Y los envía a hacer lo que le habían visto hacer a él hasta este momento, por ahora solo a las ovejas descarriadas de Israel. Van como vicarios suyos, en su lugar, con su palabra y con su poder: «Id a las ovejas descarriadas de Israel. Id y proclamad que ha llegado el reino de los cielos. Curad enfermos, resucitad muertos, limpiad leprosos, arrojad demonios. Gratis habéis recibido, dad gratis». Los Apóstoles son los primeros beneficiarios de la bendición de Cristo, de ahí eso de: «gratis lo habéis recibido, dadlo gratis». Después de su resurrección este mandato misionero se extenderá a todo el mundo: «Id al mundo entero». Y en Pentecostés, cuando reciban el Espíritu de Cristo resucitado, la Iglesia se manifestará y comenzará su misión.
Entre la formación de la Iglesia Apostólica y el inicio de su misión en Pentecostés, lo que hay es el efecto de la compasión de Cristo, que es la bendición prometida a Abraham, el sacrificio ofrecido por el pueblo sacerdotal: la muerte en cruz. De la compasión amorosa de Cristo, que ha plantado con su oración en el corazón de Dios, habla san Pablo.
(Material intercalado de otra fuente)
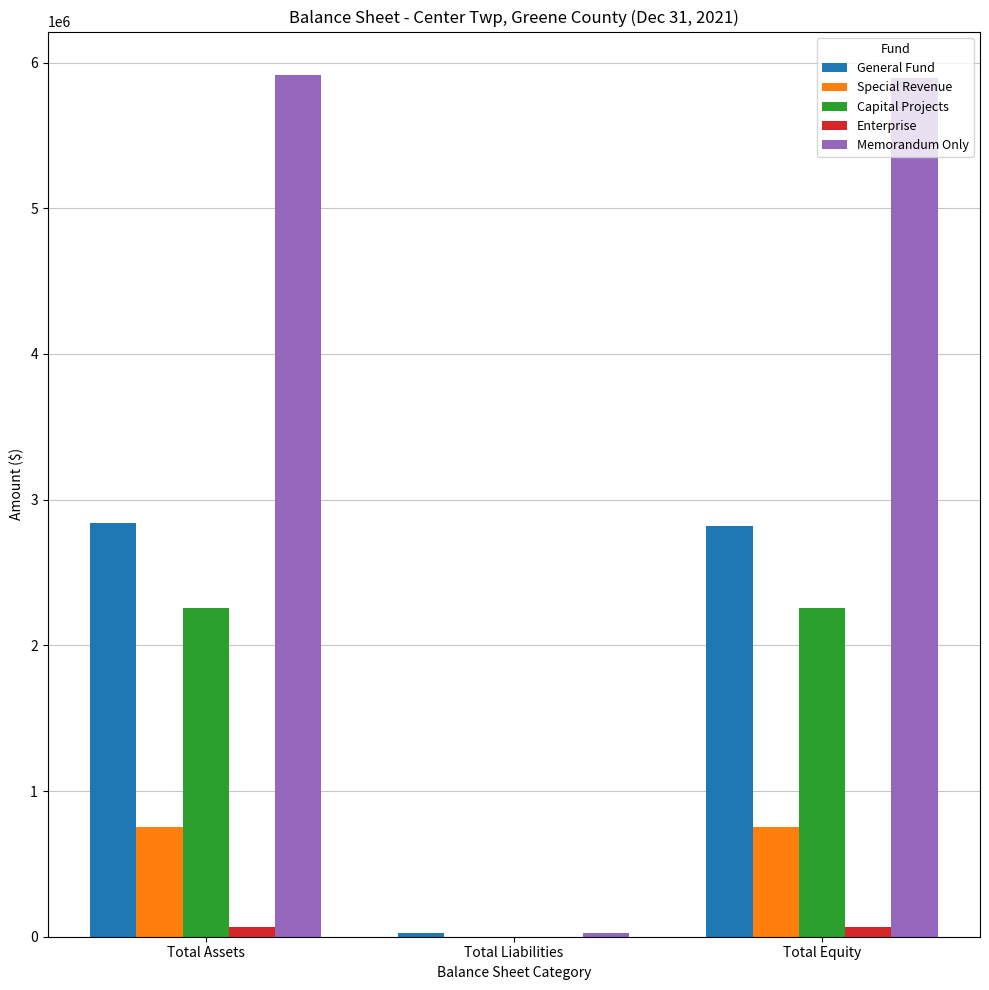

At which label is Memorandum Only closest to 2971596?

Total Equity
Dios nos amó en Cristo, que es su Hijo. Éramos «impíos», esto es, hombres sin Dios. Y entonces Cristo murió por nosotros. «Cristo murió por los impíos». Así conocimos que Dios nos ama: «Dios nos demostró su amor cuando siendo nosotros todavía pecadores, Cristo murió por nosotros». Sí, Dios nos mostró su amor, que purificó nuestra alma y así pudimos acercarnos a Dios, que además nos acogió como hijos. Así, los que éramos impíos llegamos a ser amigos de Dios e hijos de Dios. «Nos gloriamos en Dios por nuestro Señor Jesucristo, por quien hemos obtenido ahora la reconciliación».
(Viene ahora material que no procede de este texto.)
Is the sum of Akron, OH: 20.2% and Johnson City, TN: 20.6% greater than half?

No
Nosotros somos la visión de Cristo: las ovejas descarriadas, cansadas y maltratadas. Somos el objeto de su oración, aquellos por los que ha constituido a la Iglesia apostólica y aquellos por los que se ha entregado amorosamente en la cruz. Pero también somos parte de esa Iglesia, que tiene una misión en el mundo: llevar a Cristo, llevar en su carne el sacrificio de Cristo.
El amor de Cristo es nuestra gloria, mucho más que la medicina que nos salva, es nuestra gloria. Podemos enorgullecernos de ello con un santo orgullo: «Cristo murió por mí». Pero esta gloria es también nuestra amorosa carga y nuestra tarea hasta la muerte: «Lo que habéis recibido gratis, dadlo gratis».